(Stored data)
☆ ☆ ☆ ☆
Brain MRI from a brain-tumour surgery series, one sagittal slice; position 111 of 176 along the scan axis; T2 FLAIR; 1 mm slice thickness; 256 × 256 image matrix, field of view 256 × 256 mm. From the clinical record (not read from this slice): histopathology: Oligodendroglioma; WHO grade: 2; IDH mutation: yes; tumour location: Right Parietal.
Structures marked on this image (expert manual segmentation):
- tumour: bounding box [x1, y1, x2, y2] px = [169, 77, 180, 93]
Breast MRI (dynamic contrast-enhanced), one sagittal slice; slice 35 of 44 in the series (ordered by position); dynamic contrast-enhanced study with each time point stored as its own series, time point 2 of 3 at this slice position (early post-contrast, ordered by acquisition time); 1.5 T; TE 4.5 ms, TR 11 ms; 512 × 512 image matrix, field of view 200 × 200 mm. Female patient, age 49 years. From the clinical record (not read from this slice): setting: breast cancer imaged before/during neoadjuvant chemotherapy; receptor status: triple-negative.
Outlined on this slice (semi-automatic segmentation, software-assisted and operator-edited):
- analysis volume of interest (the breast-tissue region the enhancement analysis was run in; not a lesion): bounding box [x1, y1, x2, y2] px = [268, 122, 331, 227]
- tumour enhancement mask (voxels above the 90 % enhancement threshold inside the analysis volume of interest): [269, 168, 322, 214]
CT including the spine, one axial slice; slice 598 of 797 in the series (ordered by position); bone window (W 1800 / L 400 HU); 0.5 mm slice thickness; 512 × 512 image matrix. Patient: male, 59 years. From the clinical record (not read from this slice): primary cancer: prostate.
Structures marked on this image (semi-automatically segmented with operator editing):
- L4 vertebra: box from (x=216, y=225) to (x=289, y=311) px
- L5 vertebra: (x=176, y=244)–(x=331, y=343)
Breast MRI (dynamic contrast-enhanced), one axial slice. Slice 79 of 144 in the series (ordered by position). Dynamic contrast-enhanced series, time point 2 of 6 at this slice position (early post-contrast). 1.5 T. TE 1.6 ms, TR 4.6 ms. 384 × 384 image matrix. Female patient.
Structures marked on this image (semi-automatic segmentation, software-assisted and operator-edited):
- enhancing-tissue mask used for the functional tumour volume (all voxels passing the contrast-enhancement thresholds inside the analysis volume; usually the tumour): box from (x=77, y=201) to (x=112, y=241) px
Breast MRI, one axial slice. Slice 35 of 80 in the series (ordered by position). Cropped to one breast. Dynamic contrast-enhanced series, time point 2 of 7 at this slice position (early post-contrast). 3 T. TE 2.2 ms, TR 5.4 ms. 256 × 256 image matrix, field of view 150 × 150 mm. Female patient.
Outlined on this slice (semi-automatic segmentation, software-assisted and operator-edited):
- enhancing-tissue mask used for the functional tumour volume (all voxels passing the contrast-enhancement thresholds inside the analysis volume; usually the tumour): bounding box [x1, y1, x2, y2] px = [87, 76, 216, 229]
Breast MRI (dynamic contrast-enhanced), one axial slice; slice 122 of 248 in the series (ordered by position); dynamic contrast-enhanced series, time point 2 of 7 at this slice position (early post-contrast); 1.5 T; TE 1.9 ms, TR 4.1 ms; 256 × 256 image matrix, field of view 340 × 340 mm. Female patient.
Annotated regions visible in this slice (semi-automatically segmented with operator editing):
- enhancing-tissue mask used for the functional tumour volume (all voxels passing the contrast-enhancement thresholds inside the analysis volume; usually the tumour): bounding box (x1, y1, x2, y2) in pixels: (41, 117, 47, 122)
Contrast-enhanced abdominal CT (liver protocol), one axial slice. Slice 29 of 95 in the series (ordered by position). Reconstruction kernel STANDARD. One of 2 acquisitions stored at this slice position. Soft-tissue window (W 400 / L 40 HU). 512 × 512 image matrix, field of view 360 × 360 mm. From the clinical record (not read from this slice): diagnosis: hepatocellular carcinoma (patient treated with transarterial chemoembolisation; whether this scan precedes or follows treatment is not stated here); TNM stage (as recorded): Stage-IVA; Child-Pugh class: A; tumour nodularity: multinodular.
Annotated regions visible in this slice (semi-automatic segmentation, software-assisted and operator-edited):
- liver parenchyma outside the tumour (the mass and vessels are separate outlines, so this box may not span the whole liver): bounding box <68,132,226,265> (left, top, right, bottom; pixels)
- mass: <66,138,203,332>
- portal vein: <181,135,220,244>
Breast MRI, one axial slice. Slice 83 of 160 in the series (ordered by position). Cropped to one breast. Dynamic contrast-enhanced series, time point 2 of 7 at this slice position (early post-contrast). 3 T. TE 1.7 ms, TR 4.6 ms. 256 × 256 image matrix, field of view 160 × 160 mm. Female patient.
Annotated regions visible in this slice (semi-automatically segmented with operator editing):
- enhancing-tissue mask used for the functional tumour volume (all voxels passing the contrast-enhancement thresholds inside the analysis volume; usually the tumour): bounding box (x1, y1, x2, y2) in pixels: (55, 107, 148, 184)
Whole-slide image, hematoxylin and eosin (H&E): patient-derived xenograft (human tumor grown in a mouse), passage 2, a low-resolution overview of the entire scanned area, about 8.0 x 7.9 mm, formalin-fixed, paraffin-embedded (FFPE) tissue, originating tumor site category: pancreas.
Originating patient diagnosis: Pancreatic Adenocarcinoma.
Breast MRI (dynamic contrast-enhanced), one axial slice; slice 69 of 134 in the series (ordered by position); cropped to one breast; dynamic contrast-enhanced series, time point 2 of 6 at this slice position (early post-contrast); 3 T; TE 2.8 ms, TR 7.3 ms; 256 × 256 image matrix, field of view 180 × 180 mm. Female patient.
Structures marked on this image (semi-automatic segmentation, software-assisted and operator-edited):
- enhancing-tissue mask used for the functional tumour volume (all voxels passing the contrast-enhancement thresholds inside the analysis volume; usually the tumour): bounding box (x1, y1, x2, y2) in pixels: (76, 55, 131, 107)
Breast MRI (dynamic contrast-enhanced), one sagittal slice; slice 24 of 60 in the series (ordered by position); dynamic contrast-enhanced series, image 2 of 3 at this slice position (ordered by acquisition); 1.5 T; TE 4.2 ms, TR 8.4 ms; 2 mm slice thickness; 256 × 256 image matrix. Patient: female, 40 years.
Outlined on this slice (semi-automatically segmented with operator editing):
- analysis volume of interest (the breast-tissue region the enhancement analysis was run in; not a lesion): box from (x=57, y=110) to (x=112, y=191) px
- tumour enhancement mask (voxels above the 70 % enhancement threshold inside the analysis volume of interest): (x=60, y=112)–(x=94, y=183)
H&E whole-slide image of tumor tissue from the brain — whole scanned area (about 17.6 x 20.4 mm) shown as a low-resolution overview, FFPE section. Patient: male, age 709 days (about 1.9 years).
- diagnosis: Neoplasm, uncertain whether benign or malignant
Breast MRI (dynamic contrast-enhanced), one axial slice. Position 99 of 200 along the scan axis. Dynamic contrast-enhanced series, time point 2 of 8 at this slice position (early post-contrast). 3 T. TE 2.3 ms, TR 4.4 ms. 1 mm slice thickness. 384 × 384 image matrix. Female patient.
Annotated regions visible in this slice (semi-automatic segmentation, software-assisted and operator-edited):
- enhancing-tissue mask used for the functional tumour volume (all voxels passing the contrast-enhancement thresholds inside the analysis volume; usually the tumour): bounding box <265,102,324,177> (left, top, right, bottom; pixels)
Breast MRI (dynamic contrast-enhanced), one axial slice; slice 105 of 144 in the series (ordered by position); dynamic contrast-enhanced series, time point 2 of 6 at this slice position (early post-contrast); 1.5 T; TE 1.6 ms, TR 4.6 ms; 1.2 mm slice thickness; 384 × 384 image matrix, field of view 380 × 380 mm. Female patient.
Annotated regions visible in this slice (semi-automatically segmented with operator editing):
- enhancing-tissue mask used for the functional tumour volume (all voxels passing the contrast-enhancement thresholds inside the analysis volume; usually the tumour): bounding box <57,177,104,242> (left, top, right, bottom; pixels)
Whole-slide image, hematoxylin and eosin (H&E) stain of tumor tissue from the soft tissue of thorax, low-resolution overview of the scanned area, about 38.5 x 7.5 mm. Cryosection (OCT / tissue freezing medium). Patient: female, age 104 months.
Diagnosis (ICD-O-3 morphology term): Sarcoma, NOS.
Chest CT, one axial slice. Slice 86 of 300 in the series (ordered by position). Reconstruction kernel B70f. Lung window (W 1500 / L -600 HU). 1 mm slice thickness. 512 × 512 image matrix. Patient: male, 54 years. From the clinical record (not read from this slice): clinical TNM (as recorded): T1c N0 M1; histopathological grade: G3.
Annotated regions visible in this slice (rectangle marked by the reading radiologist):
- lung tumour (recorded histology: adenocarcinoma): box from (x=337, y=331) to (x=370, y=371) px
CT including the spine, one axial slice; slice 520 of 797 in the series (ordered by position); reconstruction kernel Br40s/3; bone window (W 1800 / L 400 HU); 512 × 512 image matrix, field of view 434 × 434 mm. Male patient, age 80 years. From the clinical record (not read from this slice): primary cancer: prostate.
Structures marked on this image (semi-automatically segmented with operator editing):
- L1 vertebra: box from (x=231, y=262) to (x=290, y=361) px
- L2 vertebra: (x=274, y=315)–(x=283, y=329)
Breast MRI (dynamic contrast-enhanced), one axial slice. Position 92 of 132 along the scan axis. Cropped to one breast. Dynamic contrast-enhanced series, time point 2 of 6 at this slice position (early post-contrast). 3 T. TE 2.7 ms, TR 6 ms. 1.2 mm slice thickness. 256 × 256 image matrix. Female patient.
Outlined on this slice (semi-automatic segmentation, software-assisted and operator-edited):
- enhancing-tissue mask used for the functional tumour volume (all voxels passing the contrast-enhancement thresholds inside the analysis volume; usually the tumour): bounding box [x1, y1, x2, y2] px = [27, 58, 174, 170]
☆ ☆ ☆ ☆
> Task objective
All that belongs in your answer is the stretch of entries above from the line with "122, 331, 227]" through the line with "- tumour enhancement mask (voxels above the 90", printed exactly.

> Exercise response
- analysis volume of interest (the breast-tissue region the enhancement analysis was run in; not a lesion): bounding box [x1, y1, x2, y2] px = [268, 122, 331, 227]
- tumour enhancement mask (voxels above the 90 % enhancement threshold inside the analysis volume of interest): [269, 168, 322, 214]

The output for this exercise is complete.